- **Exercise set**
1/ In the passage on literary anniversaries, which yahrzeit of Meir Lublin (Maharam) is being observed?
2/ Please explain, using the passage on literary anniversaries, why the four departed writers refute the claim that the past is beyond resurrection.

- **Document passage**
^^^^^^^^

Eight literary anniversaries are recorded in this volume. It
is our happy privilege to salute these distinguished writers on
their 70th birthday: Jacob Glatstein, A. R. Malachi, Abraham
Regelson, and Isaac Rivkind. They merit not only our felicita-
tions but also our fervent prayers for good health and for
continued creativity. To them applies the serene allusion in
Abot
—Ben shivim le-sevah
(at seventy the hoary head). Equally
appropriate is Dryden’s couplet.
Yet unimpair’d with labours, or with time,
Your age but seems to a new youth to climb.
Four luminaries who long since have finished their earthly
pilgrimage are eulogized here: Sholom Aleichem, on his 50th
yahrzeit; Heinrich Graetz and Leo Pinsker, on their 75th
yahrzeit; and Meir Lublin (Maharam) on his 350th yahrzeit.
They are beyond both bliss and torment, yet their works speak
to us and cry Nay to the oft-avouched declaration that the
past is beyond resurrection. The clock of time can no longer
knell their years that have expired, but there is a deathless
heartbeat that communicates itself to us out of their written
pages.
Their times have glided into th’ eternal main,
No realms, no worlds, can purchase them again.

^^^^^^^^

- **Collected material**
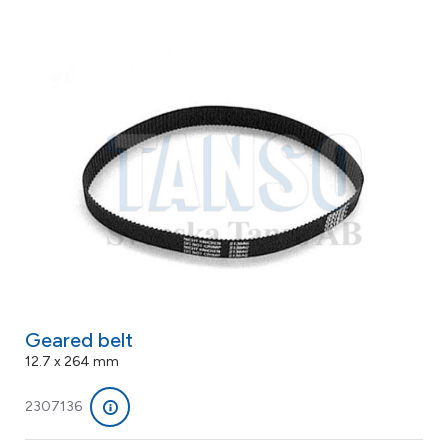
Geared belt
12.7 x 264 mm
2307136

^^^^^^^^

- **Outputs in order**
1/ His 350th yahrzeit.

2/ Although these writers are long dead, their works still speak to us. A deathless heartbeat communicates itself to us from their written pages, even though the clock of time can no longer knell their expired years.